ISLAMABAD (Reuters) – Nawaz Sharif, seen as the front-runner in Pakistan’s election race, said he would not allow militant groups to attack India from his country and would work to improve ties with rival New Delhi if elected.
“If I become the prime minister I will make sure that the Pakistani soil is not used for any such designs against India,” Sharif told CNN-IBN in an interview.
Despite recent strains, India and Pakistan’s relations have improved after nose-diving in 2008 when gunmen killed 166 people in Mumbai in a three-day rampage that India blamed on a Pakistani militant group.
According to opinion polls, Sharif’s Pakistan Muslim League (PML-N) is expected to win Saturday’s general election after capitalizing on the failure of the outgoing Pakistan People’s Party (PPP) to tackle everything from power cuts to a Taliban insurgency.

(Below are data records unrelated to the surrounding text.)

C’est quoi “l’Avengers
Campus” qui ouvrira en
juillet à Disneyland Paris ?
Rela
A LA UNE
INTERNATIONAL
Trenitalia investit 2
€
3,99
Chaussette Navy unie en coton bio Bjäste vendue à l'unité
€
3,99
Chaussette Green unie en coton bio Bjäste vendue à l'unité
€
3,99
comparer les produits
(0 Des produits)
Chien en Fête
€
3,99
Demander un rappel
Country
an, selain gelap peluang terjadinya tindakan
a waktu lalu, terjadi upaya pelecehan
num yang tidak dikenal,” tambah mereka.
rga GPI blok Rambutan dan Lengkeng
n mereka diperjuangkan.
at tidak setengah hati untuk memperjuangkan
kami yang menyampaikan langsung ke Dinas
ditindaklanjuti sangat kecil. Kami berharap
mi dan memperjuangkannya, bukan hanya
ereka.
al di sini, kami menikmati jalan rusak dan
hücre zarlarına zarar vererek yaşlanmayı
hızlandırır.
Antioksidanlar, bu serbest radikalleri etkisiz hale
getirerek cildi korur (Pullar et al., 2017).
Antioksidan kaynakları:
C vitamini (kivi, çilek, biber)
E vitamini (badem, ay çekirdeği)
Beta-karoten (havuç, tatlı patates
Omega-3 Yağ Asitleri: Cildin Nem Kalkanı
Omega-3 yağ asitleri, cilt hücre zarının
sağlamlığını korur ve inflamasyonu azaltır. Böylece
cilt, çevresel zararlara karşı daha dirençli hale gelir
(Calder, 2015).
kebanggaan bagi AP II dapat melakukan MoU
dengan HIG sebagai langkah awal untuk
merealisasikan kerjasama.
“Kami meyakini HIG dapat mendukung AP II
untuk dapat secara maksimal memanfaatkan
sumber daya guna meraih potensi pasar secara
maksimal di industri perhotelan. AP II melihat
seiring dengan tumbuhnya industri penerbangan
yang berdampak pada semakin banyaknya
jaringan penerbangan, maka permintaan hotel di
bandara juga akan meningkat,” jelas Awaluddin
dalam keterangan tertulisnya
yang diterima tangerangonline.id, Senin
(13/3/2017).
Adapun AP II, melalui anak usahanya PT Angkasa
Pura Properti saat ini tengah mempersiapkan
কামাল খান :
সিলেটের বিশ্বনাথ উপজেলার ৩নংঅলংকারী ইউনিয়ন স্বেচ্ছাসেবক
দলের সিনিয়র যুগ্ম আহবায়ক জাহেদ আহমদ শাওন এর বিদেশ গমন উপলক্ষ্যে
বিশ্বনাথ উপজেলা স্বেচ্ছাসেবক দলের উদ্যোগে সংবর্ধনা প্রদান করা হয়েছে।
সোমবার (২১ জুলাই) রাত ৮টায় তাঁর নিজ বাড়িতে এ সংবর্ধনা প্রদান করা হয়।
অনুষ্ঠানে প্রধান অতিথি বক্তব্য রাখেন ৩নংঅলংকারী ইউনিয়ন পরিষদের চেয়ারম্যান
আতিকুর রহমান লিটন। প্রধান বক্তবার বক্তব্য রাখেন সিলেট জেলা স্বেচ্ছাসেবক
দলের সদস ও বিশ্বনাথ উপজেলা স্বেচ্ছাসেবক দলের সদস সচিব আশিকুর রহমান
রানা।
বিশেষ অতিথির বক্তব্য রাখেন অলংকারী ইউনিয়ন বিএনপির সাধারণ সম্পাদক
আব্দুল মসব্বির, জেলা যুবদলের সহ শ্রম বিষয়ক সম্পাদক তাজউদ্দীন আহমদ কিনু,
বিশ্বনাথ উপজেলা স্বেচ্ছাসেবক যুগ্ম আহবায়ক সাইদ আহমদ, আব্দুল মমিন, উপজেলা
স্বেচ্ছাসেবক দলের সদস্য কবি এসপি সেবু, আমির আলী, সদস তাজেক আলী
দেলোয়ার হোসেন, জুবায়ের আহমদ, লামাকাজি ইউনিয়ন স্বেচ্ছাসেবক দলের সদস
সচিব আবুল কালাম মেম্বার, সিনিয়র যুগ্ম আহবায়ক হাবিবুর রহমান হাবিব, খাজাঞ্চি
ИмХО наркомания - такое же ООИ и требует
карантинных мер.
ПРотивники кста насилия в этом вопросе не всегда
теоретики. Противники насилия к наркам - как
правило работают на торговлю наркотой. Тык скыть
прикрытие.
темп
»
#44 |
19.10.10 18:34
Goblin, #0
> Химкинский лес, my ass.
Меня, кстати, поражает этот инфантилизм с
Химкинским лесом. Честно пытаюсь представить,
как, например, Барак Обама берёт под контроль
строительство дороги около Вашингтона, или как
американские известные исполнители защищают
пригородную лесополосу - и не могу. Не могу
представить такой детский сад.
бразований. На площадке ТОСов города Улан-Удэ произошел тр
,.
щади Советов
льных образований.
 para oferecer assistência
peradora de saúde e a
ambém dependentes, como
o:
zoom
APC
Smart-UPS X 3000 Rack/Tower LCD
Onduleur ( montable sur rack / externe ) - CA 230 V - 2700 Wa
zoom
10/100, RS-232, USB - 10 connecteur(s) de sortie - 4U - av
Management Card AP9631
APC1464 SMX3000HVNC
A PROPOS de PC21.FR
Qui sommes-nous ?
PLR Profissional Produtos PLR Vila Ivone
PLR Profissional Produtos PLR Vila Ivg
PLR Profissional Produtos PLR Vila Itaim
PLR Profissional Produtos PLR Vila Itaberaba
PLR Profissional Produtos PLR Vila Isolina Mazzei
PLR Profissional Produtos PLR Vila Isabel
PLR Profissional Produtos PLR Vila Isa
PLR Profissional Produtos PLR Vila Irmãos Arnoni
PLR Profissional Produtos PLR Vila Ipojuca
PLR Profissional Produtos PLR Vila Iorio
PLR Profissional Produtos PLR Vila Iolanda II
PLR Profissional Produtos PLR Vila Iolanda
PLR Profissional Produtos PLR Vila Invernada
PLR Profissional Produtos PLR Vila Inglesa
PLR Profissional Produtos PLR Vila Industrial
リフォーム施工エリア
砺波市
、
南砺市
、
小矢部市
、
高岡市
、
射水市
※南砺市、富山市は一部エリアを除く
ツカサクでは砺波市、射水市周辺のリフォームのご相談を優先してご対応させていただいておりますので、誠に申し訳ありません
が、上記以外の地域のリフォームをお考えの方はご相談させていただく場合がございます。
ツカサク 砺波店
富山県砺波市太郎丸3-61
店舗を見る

Cricketer-turned-politician Imran Khan, who has formed his own party, has become one of Pakistan’s most popular politicians and could be a major partner in a coalition government, analysts say.
Khan was injured when he fell off a mechanical lift raising him onto a stage at a rally on Tuesday. He fell as the lift was just short of a platform 15 feet off the ground in the eastern city of Lahore, witnesses said.
Khan fractured a rib, said Haroon Sultan, the chief doctor at a hospital where he is being treated. “We will examine him after three days and will decide how much rest he needs,” said Sultan. “He will be fine soon.”
The accident could win Khan some last-minute sympathy votes as he recovers.